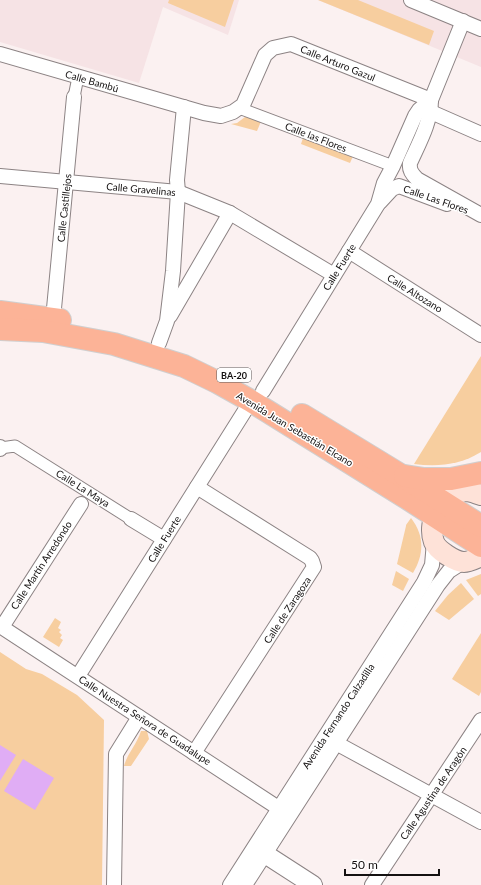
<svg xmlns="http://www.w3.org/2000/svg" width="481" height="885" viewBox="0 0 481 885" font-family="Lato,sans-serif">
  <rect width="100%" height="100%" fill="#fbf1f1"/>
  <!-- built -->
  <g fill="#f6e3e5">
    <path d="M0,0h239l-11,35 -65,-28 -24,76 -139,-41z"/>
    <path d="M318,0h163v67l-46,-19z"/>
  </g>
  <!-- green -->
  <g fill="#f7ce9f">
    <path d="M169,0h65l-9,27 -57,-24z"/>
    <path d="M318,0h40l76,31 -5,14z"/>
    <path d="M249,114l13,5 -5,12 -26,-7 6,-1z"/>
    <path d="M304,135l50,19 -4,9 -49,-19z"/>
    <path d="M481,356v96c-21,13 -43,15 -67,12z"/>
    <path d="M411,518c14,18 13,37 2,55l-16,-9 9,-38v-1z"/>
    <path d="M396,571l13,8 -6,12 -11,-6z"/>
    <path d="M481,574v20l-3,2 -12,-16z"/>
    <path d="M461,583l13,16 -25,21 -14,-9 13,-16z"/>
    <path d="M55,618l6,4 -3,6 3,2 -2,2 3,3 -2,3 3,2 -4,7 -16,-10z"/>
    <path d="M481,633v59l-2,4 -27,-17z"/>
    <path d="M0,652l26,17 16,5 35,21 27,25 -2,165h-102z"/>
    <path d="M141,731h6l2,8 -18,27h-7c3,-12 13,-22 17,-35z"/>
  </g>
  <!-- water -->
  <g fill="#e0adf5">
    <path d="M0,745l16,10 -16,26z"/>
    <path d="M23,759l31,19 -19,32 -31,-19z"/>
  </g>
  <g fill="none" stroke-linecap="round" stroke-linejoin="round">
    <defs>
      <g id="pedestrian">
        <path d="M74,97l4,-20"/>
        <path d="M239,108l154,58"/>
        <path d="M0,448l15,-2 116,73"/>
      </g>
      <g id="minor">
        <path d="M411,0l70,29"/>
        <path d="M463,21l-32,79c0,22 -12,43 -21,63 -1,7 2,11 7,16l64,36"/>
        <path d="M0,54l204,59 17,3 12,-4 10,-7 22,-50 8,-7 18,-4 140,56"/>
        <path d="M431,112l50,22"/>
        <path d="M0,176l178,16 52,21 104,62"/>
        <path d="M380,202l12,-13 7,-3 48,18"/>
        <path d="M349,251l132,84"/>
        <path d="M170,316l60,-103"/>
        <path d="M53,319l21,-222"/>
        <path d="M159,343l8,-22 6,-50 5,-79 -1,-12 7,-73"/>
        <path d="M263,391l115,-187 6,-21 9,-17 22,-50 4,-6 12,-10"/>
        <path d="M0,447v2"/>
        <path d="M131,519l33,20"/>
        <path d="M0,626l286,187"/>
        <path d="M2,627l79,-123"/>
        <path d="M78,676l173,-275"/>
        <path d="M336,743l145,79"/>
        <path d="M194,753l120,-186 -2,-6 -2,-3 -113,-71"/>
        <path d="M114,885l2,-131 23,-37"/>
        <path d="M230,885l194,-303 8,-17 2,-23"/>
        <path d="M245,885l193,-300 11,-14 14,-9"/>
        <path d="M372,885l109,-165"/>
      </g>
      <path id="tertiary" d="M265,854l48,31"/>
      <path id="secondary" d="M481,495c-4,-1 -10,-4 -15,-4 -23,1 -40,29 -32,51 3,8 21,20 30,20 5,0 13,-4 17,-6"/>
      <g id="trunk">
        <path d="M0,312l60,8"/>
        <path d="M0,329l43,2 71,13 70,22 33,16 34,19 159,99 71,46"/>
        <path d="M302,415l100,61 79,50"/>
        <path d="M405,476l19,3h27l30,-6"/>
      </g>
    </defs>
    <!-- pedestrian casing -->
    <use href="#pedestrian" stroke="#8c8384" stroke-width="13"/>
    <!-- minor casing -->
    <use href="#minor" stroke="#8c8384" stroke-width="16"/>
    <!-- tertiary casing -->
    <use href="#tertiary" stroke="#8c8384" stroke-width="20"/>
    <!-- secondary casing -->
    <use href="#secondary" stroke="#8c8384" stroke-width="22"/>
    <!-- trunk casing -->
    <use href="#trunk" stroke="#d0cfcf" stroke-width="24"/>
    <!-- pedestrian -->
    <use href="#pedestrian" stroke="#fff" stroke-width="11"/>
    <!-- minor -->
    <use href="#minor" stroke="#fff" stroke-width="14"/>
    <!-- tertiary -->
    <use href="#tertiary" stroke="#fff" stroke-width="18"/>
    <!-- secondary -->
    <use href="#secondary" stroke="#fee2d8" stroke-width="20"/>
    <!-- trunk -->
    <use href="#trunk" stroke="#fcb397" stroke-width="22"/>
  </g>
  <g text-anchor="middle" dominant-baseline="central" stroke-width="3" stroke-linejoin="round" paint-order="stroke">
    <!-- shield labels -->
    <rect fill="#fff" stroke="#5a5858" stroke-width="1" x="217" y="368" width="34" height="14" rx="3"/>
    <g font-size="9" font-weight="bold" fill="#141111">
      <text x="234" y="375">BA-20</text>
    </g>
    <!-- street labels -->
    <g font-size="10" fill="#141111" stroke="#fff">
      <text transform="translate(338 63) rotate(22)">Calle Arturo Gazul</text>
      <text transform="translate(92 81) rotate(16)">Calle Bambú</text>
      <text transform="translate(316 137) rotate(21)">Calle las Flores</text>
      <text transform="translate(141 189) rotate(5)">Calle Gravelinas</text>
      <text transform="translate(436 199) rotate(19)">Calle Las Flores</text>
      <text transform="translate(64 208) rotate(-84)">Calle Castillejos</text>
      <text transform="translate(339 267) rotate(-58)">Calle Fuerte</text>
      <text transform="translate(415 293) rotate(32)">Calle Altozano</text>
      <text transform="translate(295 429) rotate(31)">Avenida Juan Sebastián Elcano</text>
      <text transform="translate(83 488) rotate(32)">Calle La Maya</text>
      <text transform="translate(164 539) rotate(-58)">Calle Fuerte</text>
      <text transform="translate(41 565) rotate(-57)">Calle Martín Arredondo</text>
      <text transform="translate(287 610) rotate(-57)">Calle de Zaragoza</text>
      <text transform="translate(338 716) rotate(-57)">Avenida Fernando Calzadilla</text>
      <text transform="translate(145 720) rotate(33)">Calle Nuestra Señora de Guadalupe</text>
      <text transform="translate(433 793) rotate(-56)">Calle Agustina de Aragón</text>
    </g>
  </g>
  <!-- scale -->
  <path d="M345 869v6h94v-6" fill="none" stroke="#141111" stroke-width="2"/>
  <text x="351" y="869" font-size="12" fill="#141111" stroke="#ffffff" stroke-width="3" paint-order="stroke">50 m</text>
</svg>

◇ ◇ ◇ ◇ ◇ ◇ ◇

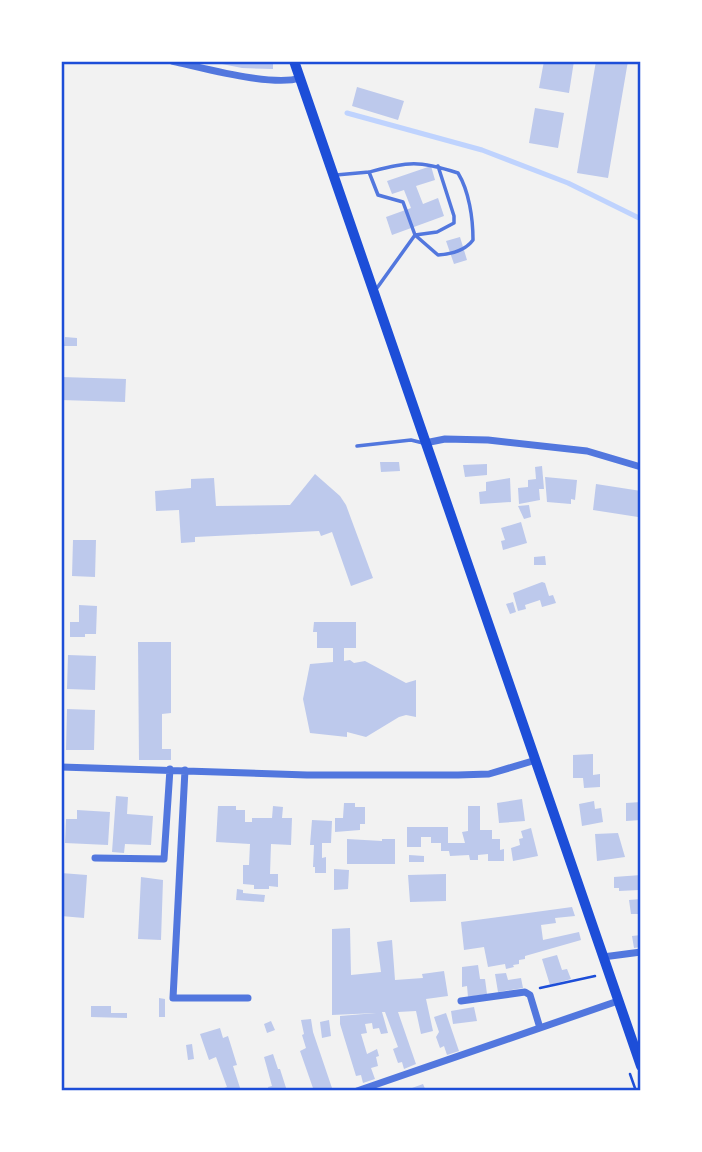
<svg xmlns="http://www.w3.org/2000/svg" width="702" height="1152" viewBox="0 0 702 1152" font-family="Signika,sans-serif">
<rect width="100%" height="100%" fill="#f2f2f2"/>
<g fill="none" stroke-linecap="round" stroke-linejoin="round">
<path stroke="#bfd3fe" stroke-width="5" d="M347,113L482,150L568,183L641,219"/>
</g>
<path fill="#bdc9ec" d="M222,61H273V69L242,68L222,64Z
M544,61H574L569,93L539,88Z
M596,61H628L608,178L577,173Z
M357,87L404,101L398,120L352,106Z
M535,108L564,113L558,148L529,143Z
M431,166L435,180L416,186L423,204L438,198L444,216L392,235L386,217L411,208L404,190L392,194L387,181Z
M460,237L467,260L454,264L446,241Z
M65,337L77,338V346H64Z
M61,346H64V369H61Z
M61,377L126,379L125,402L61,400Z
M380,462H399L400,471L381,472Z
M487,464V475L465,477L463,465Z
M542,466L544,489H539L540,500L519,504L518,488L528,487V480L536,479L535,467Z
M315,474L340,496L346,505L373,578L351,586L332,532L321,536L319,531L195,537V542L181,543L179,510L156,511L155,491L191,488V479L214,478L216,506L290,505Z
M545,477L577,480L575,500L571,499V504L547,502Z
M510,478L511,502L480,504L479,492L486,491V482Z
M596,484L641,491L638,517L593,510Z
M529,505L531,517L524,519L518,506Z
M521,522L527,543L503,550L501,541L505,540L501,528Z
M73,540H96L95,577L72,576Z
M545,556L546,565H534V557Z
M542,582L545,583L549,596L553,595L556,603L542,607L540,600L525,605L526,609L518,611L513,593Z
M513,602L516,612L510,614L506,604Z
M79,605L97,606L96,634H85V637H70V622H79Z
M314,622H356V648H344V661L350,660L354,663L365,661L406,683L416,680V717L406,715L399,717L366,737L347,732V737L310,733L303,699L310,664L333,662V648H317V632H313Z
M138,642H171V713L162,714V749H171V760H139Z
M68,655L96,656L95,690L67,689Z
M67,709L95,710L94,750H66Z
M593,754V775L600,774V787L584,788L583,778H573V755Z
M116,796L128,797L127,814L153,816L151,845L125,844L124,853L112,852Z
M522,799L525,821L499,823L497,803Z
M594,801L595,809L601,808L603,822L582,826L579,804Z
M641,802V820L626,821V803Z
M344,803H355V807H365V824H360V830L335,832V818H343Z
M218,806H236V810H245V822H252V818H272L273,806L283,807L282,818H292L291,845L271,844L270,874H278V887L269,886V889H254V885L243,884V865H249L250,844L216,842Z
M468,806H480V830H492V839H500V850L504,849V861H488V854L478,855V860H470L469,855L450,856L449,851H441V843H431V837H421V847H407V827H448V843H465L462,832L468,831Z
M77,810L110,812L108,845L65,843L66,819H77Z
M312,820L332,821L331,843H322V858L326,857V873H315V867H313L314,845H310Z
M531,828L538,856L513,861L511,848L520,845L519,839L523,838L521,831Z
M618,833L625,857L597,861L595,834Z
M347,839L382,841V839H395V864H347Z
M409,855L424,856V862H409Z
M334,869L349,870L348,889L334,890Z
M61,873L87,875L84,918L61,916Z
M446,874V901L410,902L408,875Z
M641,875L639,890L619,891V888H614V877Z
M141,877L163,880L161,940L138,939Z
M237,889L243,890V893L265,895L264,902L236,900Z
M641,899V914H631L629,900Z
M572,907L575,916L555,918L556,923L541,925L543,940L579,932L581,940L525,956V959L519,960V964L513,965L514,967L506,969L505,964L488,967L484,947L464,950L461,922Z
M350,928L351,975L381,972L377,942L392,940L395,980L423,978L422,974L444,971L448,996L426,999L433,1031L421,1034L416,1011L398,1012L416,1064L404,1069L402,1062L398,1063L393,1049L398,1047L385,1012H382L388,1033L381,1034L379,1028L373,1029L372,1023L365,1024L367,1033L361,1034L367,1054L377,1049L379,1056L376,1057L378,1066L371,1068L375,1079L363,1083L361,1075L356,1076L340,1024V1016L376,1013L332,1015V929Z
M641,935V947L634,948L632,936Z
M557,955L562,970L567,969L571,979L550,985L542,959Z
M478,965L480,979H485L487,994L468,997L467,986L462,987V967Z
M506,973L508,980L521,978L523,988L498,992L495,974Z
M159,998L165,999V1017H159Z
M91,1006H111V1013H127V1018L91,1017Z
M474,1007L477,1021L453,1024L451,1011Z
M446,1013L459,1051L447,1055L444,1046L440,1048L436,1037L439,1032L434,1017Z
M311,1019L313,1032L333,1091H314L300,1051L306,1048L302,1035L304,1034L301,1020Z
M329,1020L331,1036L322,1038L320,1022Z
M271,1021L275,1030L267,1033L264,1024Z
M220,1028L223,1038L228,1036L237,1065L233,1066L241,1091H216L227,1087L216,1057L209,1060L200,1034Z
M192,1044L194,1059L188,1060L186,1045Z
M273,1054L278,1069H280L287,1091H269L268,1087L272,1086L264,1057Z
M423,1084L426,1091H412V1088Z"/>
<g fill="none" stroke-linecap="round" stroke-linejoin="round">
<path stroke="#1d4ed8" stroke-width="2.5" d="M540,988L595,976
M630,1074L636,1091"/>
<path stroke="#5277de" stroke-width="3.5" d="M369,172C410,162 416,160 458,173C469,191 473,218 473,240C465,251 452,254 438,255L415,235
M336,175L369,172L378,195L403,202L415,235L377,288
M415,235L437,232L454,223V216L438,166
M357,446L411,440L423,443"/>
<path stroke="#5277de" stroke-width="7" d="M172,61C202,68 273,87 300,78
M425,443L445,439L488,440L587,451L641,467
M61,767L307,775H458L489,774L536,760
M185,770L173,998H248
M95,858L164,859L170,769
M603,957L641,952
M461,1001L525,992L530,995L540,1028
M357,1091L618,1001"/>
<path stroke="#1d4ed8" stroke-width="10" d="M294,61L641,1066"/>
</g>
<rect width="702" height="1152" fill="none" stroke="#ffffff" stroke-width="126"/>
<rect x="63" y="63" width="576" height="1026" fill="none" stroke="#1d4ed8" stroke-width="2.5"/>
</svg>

◇ ◇ ◇ ◇ ◇ ◇ ◇

• _What is required_
Extract from the records above the lines from the one containing "<!-- pedestrian casing -->" to the one containing "<!-- minor -->", both lines included, exactly as they appear and with nothing else.

• _Solution for this problem_
    <!-- pedestrian casing -->
    <use href="#pedestrian" stroke="#8c8384" stroke-width="13"/>
    <!-- minor casing -->
    <use href="#minor" stroke="#8c8384" stroke-width="16"/>
    <!-- tertiary casing -->
    <use href="#tertiary" stroke="#8c8384" stroke-width="20"/>
    <!-- secondary casing -->
    <use href="#secondary" stroke="#8c8384" stroke-width="22"/>
    <!-- trunk casing -->
    <use href="#trunk" stroke="#d0cfcf" stroke-width="24"/>
    <!-- pedestrian -->
    <use href="#pedestrian" stroke="#fff" stroke-width="11"/>
    <!-- minor -->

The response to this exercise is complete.